THE PROPERTY OF A LADY
James Jacques Joseph Tissot (1836-1902)

Details
James Jacques Joseph Tissot (1836-1902)

Mrs Newton with a Child by a Pool

signed 'J.J. Tissot'; oil on canvas
17 x 20in. (43.2 x 50.7cm.)
Provenance
With Arthur Tooth & Sons, London
With The Schweitzer Gallery, New York
Literature
Michael Wentworth, James Tissot, 1984,
pp. 64-65 and pl.135 (as 'whereabouts unknown')
Exhibited
New York, Schweitzer Gallery, Small Paintings, Drawings and Sculpture as Gifts, 1964, no.46
Tulsa, Oklahoma, Philbrook Art Centre, Collectors Choice VI, 1966, no catalogue
Toronto, National Gallery of Ontario, James Jacques Joseph Tissot 1836-1902: A Retrospective Exhibition, 1968, no.25

Lot Essay

Kathleen Newton (1854-1882) was the beautiful, divorced, Irish girl who became Tissot's mistress in 1876, six years after he had settled in London as a refugee from the Franco-Prussian War. She was to share his house in St John's Wood until her death from consumption in November 1882, at the age of twenty-eight, an event which shattered Tissot and made him return permanently to Paris.

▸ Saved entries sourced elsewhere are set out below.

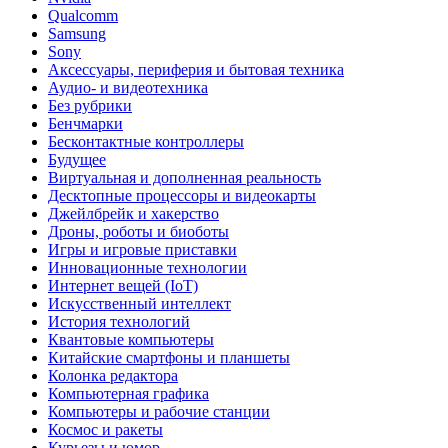
Qualcomm
Samsung
Sony
Аксессуары, периферия и бытовая техника
Аудио- и видеотехника
Без рубрики
Бенчмарки
Бесконтактные контроллеры
Будущее
Виртуальная и дополненная реальность
Десктопные процессоры и видеокарты
Джейлбрейк и хакерство
Дроны, роботы и биоботы
Игры и игровые приставки
Инновационные технологии
Интернет вещей (IoT)
Искусственный интеллект
История технологий
Квантовые компьютеры
Китайские смартфоны и планшеты
Колонка редактора
Компьютерная графика
Компьютеры и рабочие станции
Космос и ракеты
Курьезы и юмор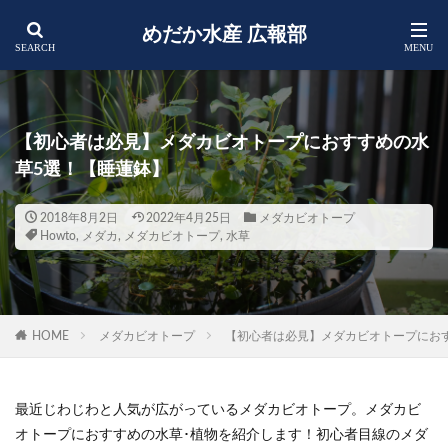
めだか水産 広報部
【初心者は必見】メダカビオトープにおすすめの水
草5選！【睡蓮鉢】
2018年8月2日
2022年4月25日
メダカビオトープ
Howto
,
メダカ
,
メダカビオトープ
,
水草
HOME
メダカビオトープ
【初心者は必見】メダカビオトープにお
最近じわじわと人気が広がっているメダカビオトープ。メダカビ
オトープにおすすめの水草･植物を紹介します！初心者目線のメダ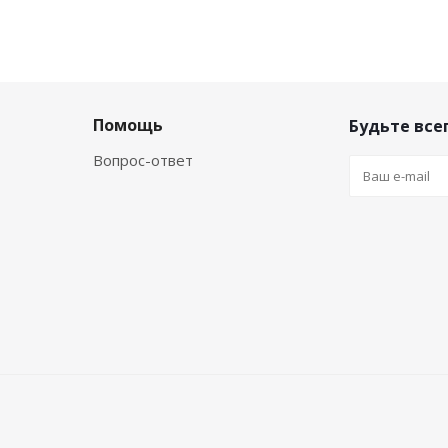
Помощь
Будьте всег
Вопрос-ответ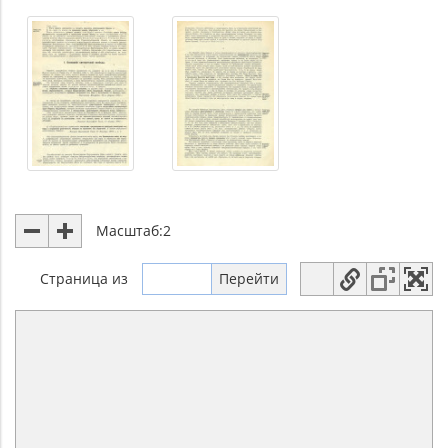
Масштаб:
2
Страница
из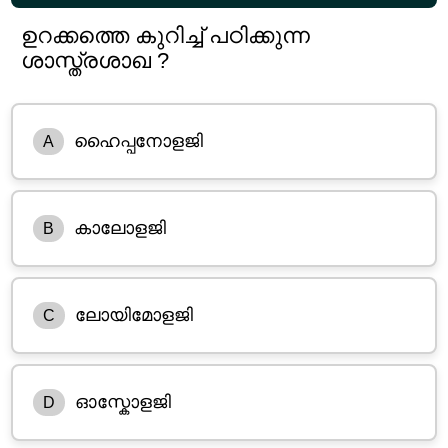
ഉറക്കത്തെ കുറിച്ച് പഠിക്കുന്ന
ശാസ്ത്രശാഖ ?
ഹൈപ്പനോളജി
A
കാലോളജി
B
ലോയിമോളജി
C
ഓസ്കോളജി
D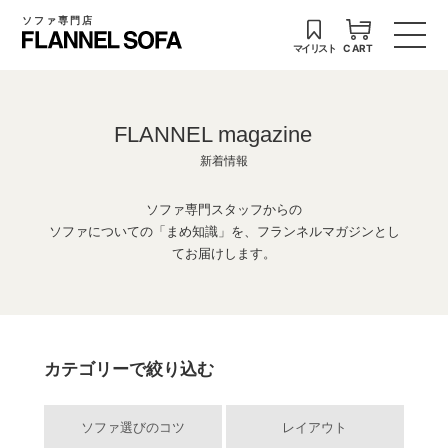
ソファ専門店
マイリスト
CART
FLANNEL magazine
新着情報
ソファ専門スタッフからの
ソファについての「まめ知識」を、フランネルマガジンとし
てお届けします。
カテゴリーで絞り込む
ソファ選びのコツ
レイアウト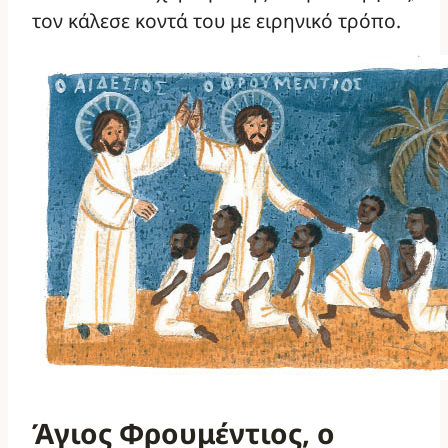
τον κάλεσε κοντά του με ειρηνικό τρόπο.
Άγιος Φρουμέντιος, ο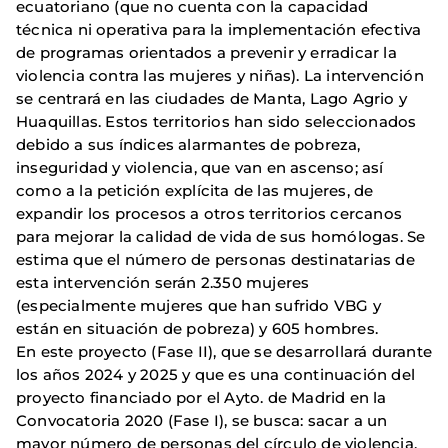
ecuatoriano (que no cuenta con la capacidad
técnica ni operativa para la implementación efectiva
de programas orientados a prevenir y erradicar la
violencia contra las mujeres y niñas). La intervención
se centrará en las ciudades de Manta, Lago Agrio y
Huaquillas. Estos territorios han sido seleccionados
debido a sus índices alarmantes de pobreza,
inseguridad y violencia, que van en ascenso; así
como a la petición explícita de las mujeres, de
expandir los procesos a otros territorios cercanos
para mejorar la calidad de vida de sus homólogas. Se
estima que el número de personas destinatarias de
esta intervención serán 2.350 mujeres
(especialmente mujeres que han sufrido VBG y
están en situación de pobreza) y 605 hombres.
En este proyecto (Fase II), que se desarrollará durante
los años 2024 y 2025 y que es una continuación del
proyecto financiado por el Ayto. de Madrid en la
Convocatoria 2020 (Fase I), se busca: sacar a un
mayor número de personas del círculo de violencia,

In this oil sketch, possibly made from life, she is seen in the garden of the house in Grove End Road, presumably with the son she had by either Tissot or a previous lover. Michael Wentworth (loc.cit.) describes the work as 'reminiscent of ... Manet', although he also stresses the 'gulf between Tissot and advanced painting' of the day as represented by Manet, Monet or Degas.